Thursday, June 4, 2009

Terrorism & martyrdom

After the killing of the heroic Dr George Tiller last week, I've been pondering abortion (again).

Mostly, I've always just been grateful not to have to make a personal decision about it, but I've always been basically pro-choice: as a man, it's not something I will ever have to confront viscerally (so to speak), and what right do I have to make a moral choice for another person? Is a damp squib of cells a person with rights? at what point does it become one? Unless you buy into some ridiculous religion, there's no definitive answer to those questions, that I can see: so let any woman who needs to, make her own decision.

Plus, on top of that, there are the (realpolitik) social effects of abortion or its' suppression: the real-world effects of the legal position, either driving abortion underground (as it's not something that has ever been successfully suppressed, just somewhat reduced), so that nice middle-class girls get safe, illegal abortions, and poor working-class girls mostly get dangerous, homemade abortions, or things that supposedly produce abortions but fail.

Whereas permitting abortion, judging over the last 40-odd years, seems to have led to a lower population, fewer unwanted & tormented children, and a lower overall crime rate - and I don't mean just because abortion isn't classed as a crime.

I might have more sympathy for the anti-abortion side of the argument if I saw any evidence that they were seriously concerned with the welfare of babies, rather than being totally committed to the control of women and the destruction of feminism (or rather, the feeble shards of feminism that are all that seem to exist in the USA). But as they oppose sex education and readily-available birth control, their rank, indigestible hypocrisy is evident.
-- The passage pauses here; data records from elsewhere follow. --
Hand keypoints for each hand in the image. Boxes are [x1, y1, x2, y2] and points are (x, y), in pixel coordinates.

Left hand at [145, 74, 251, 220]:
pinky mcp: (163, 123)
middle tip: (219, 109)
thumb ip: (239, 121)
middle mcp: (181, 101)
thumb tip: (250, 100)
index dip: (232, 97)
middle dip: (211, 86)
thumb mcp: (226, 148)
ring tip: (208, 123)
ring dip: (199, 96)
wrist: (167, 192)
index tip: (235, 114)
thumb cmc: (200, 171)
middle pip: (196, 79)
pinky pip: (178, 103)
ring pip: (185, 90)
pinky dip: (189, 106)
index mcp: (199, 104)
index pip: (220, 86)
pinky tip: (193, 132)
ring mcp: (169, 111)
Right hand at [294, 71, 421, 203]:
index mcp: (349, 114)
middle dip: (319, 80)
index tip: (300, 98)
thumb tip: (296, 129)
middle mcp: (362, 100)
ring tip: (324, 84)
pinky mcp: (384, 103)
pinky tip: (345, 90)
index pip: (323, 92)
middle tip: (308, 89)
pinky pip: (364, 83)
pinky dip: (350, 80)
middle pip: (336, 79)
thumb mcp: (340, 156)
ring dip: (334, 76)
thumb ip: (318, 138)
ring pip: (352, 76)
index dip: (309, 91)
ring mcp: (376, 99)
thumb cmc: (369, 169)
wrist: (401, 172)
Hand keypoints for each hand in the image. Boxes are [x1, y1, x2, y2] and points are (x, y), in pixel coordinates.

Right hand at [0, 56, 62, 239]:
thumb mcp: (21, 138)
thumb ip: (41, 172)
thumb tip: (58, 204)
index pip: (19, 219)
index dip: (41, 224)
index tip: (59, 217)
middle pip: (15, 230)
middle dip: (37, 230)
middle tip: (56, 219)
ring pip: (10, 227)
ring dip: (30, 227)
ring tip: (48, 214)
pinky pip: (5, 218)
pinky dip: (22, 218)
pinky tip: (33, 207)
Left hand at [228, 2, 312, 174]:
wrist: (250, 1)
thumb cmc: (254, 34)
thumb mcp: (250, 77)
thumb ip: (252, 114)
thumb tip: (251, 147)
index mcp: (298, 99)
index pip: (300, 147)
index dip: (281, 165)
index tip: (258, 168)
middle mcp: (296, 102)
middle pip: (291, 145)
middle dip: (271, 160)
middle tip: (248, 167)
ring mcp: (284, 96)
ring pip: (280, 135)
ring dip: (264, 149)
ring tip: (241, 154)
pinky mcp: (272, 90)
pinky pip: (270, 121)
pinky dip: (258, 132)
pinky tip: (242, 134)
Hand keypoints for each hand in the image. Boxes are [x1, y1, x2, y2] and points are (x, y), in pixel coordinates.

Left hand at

And as for more expansive and generous ideas, from something as simple as Plunket Nurses, to financial support & subsidies for pregnant or nursing women, well, those aren't even thought about (by either side, alas - and I will admit that politically they are so far out of reach that you may as well suggest giving each newborn a piece of Mooncheese).

* * * * *

And once I started reading about Dr Tiller, it brought home something else to me. I hadn't really read about late-term abortions at all, and I guess had passively accepted the lunatic anti-abortionist assertions, that late-term abortions are of viable babies and it's just lazy women who didn't get an abortion soon enough that seek them out.
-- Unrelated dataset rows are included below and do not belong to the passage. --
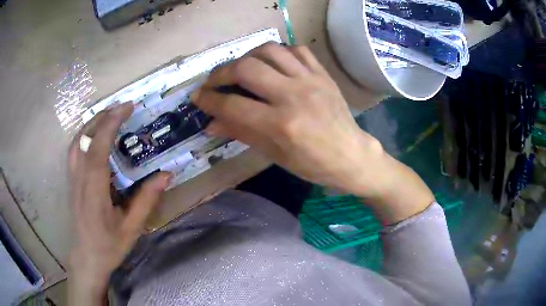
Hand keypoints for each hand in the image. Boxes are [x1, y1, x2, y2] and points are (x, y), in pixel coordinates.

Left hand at [67, 103, 171, 304]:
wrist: (87, 257)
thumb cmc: (109, 246)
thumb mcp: (132, 228)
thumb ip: (146, 200)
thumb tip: (166, 175)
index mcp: (94, 193)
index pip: (98, 149)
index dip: (111, 124)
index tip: (128, 107)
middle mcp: (79, 180)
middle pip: (85, 138)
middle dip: (103, 117)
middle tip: (123, 107)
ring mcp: (72, 179)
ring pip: (76, 141)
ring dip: (92, 122)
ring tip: (110, 115)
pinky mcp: (71, 180)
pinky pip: (74, 149)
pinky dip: (84, 134)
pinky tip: (94, 134)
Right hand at [194, 43, 433, 222]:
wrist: (352, 155)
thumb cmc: (313, 164)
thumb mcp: (274, 155)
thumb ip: (241, 133)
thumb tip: (211, 124)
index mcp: (281, 124)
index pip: (233, 104)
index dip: (209, 100)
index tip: (197, 98)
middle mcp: (294, 95)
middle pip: (246, 68)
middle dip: (221, 73)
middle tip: (213, 82)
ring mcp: (311, 80)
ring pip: (269, 50)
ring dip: (247, 56)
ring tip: (239, 68)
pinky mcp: (323, 73)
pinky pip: (296, 49)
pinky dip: (278, 52)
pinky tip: (271, 63)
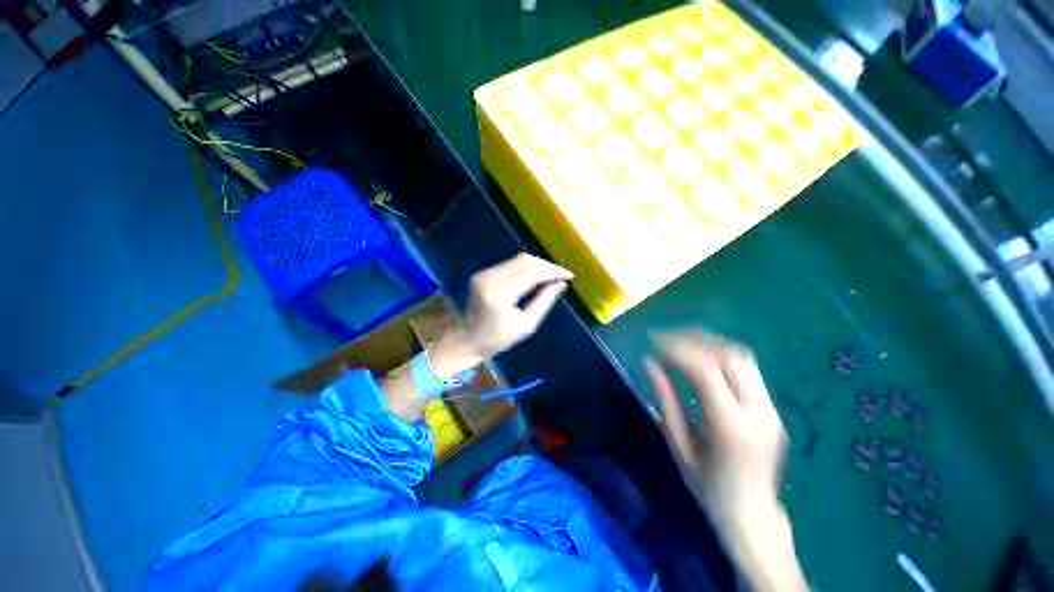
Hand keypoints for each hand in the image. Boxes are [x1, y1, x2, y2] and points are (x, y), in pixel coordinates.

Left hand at [462, 253, 572, 358]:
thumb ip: (544, 301)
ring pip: (518, 260)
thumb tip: (561, 283)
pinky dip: (525, 268)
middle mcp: (490, 279)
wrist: (469, 339)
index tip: (569, 275)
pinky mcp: (482, 273)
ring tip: (551, 276)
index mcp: (500, 295)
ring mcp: (484, 274)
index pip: (532, 273)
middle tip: (562, 276)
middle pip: (526, 261)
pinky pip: (510, 264)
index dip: (552, 271)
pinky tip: (535, 277)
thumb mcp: (527, 325)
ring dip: (537, 265)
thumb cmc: (500, 338)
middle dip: (547, 266)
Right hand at [646, 332, 805, 591]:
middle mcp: (758, 411)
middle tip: (665, 339)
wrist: (753, 517)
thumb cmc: (708, 488)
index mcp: (730, 426)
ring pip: (743, 357)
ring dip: (708, 344)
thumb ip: (665, 400)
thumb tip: (649, 363)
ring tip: (680, 343)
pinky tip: (701, 358)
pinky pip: (747, 369)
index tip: (653, 343)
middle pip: (730, 355)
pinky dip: (721, 355)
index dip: (676, 349)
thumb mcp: (679, 445)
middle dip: (693, 340)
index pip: (705, 370)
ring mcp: (771, 409)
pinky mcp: (773, 409)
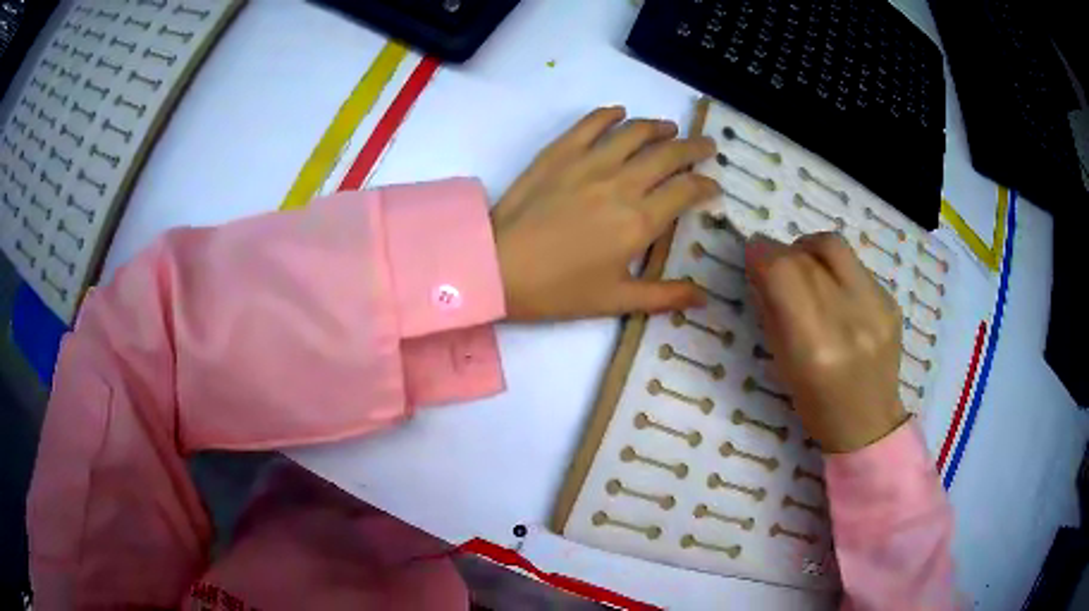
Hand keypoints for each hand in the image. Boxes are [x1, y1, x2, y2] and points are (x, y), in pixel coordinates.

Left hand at [492, 106, 718, 320]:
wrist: (496, 266)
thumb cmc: (558, 290)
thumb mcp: (616, 300)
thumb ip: (665, 296)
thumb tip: (705, 299)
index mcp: (640, 221)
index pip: (687, 190)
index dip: (707, 186)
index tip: (713, 186)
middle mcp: (623, 182)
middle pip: (670, 154)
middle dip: (696, 148)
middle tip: (706, 146)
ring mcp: (591, 161)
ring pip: (637, 132)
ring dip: (660, 127)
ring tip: (671, 129)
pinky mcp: (561, 150)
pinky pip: (592, 122)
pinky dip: (611, 114)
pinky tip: (621, 114)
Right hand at [745, 232, 908, 452]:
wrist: (870, 423)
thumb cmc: (817, 406)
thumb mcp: (783, 366)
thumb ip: (772, 312)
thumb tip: (761, 268)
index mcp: (814, 346)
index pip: (783, 271)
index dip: (761, 253)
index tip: (752, 253)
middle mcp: (849, 319)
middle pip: (806, 255)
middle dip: (782, 251)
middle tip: (775, 264)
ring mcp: (876, 307)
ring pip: (834, 247)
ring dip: (810, 250)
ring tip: (806, 269)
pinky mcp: (891, 301)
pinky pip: (855, 266)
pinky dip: (835, 269)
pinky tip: (837, 293)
Then I started thinking about it, and the implausibility of that stuck: how many women are willing to go through 20 or 25 or 30 weeks of increasing discomfort and unpleasantness, only to terminate 'on a whim'?

Then I read about what the law actually requires: namely, that a late-term abortion will only be granted for medical necessity: now, that is a term that could be subject to abuse and manipulation, and I guess a few times it has been: but the doctors who have the steel and determination to perform this procedure, despite the horrific warfare of terrorism being waged against them, are not likely to be easily swayed, duped, or induced into that.
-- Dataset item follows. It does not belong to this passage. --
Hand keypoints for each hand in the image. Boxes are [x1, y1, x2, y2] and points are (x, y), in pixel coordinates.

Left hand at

And then I read about some of Dr Tillers' actual cases.
Fox News, and that terrorist pig Bill O'Reilly, trying to make it sound like he was aborting healthy, viable babies all the time. That's not what I read - When you're carrying a fetus with a tumor bigger than its head, or its brain formed on the outside of its head, or it has no face, no chance of ever taking a breath, or it died and is in your body right now putrifying, Tiller was the only guy within hundreds, or thousands, of miles who could help you.

And this is the man that got viciously assassinated. I don't know where he found the guts to carry on, after being harassed for so many years, bombed, shot, but he clearly had a determination to help women who needed it, that I could only class as saintly.